* [Available data]:
───

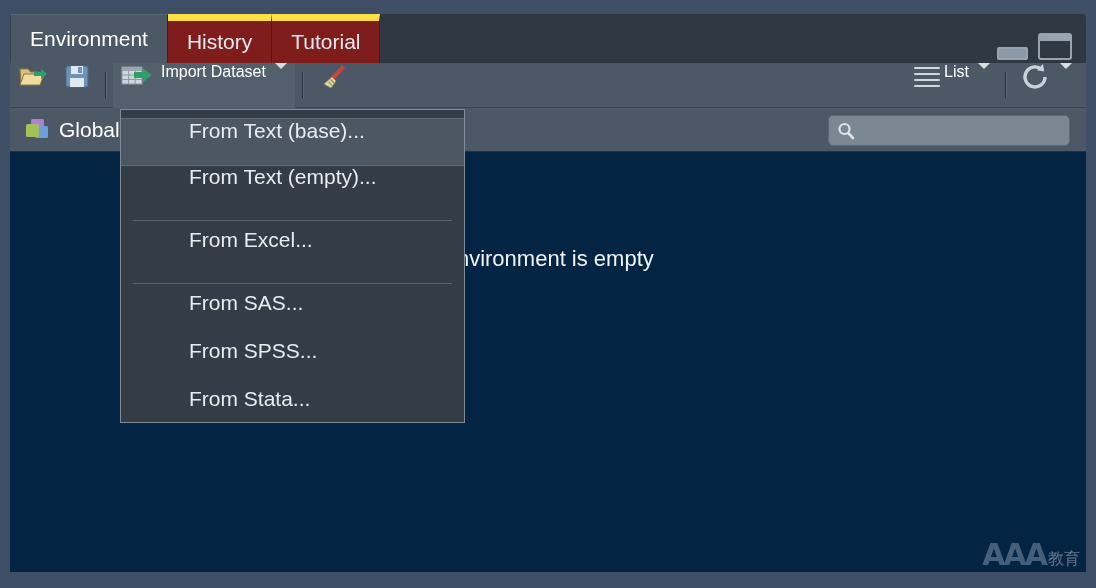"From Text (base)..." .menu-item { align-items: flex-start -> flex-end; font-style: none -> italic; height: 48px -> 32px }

───

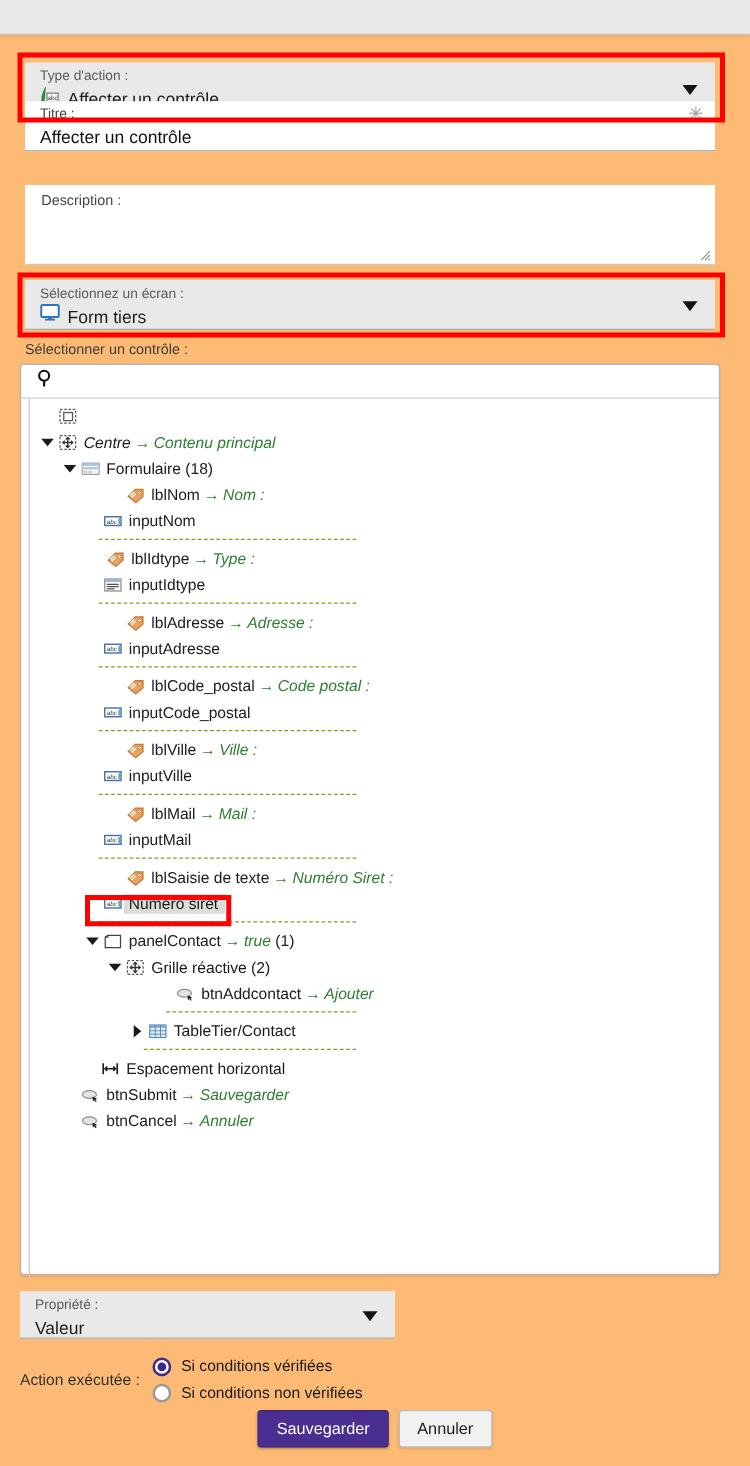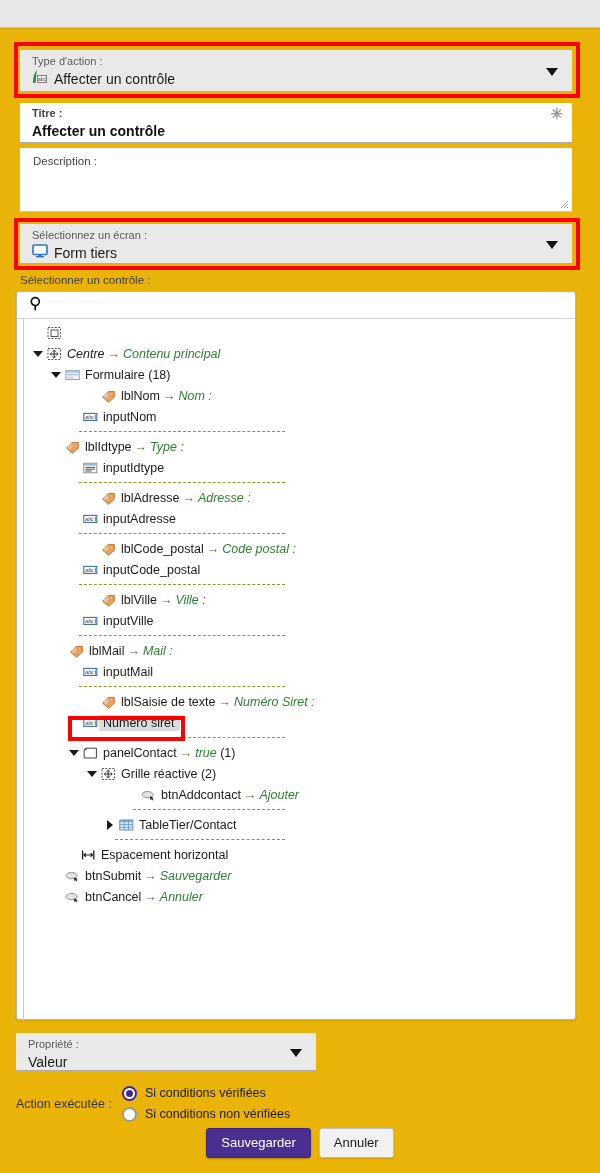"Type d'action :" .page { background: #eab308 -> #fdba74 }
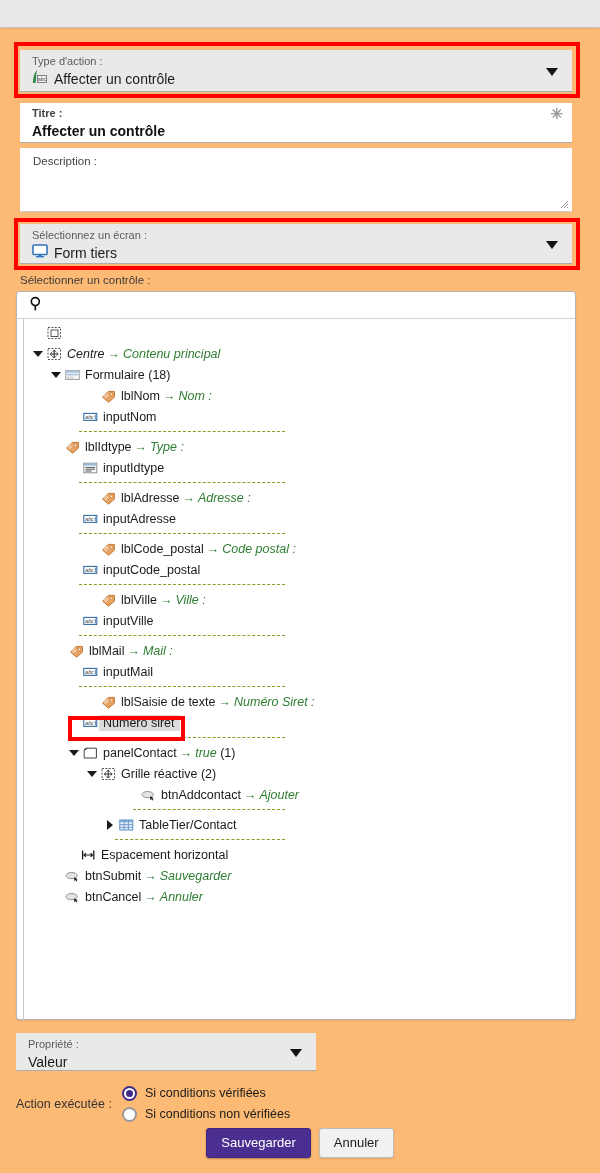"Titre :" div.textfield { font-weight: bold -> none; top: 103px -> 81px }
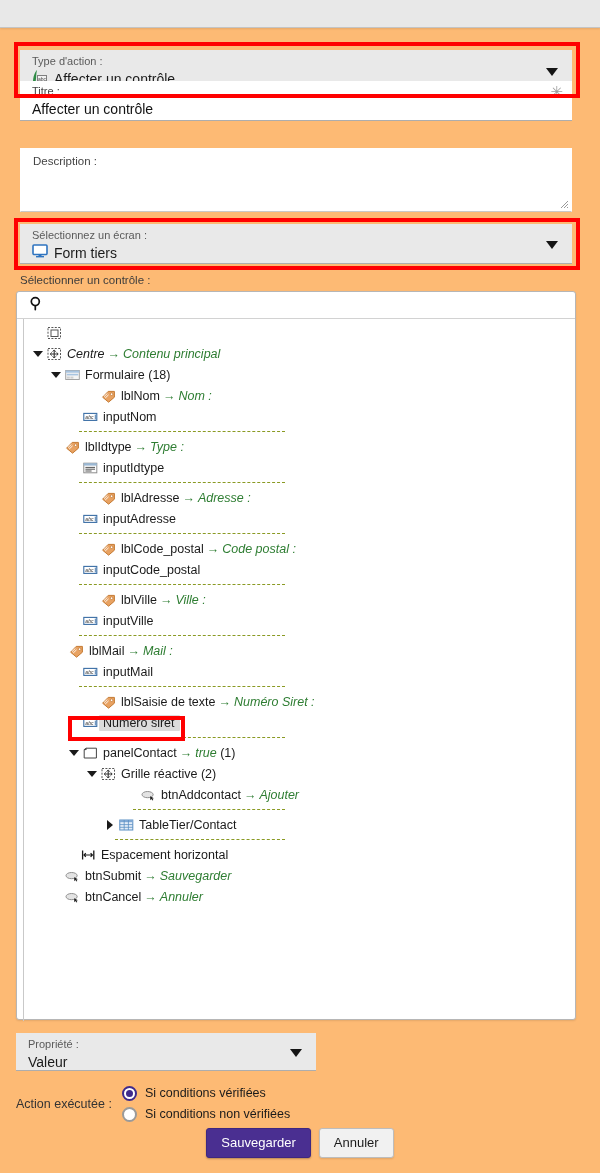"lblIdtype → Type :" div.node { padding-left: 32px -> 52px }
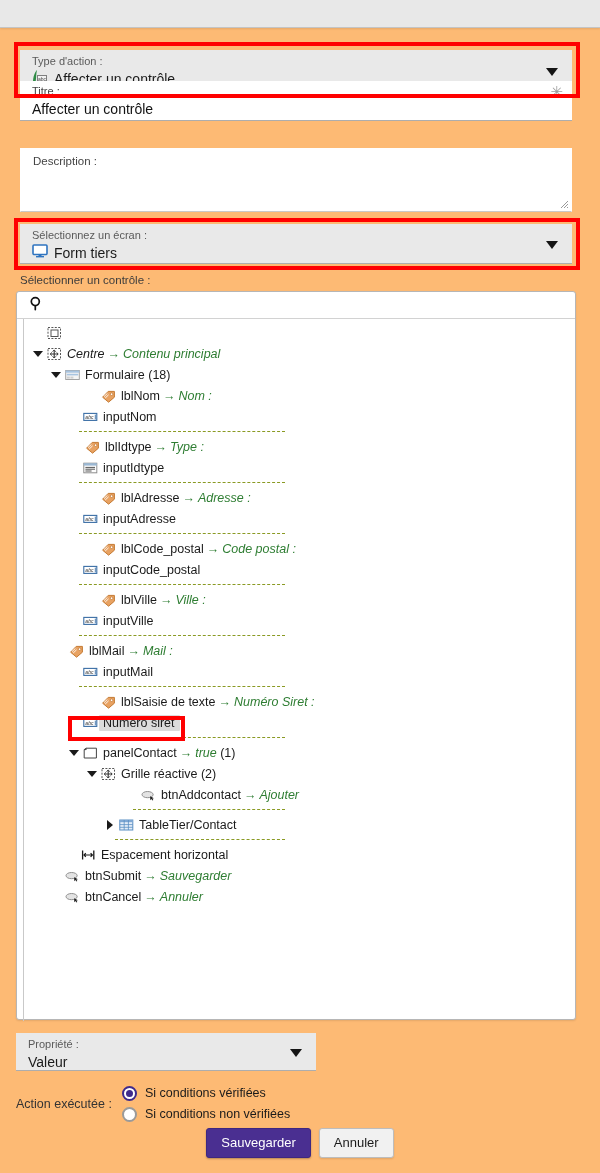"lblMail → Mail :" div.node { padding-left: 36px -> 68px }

───

* [Your instructions]: From the listing above, restate verbatim the lines running from the one with "padding-left: 32px ->" through the one with "padding-left: 36px ->", inclusive, but not the pictures.

* [Answer space]:
"lblIdtype → Type :" div.node { padding-left: 32px -> 52px }
"lblMail → Mail :" div.node { padding-left: 36px -> 68px }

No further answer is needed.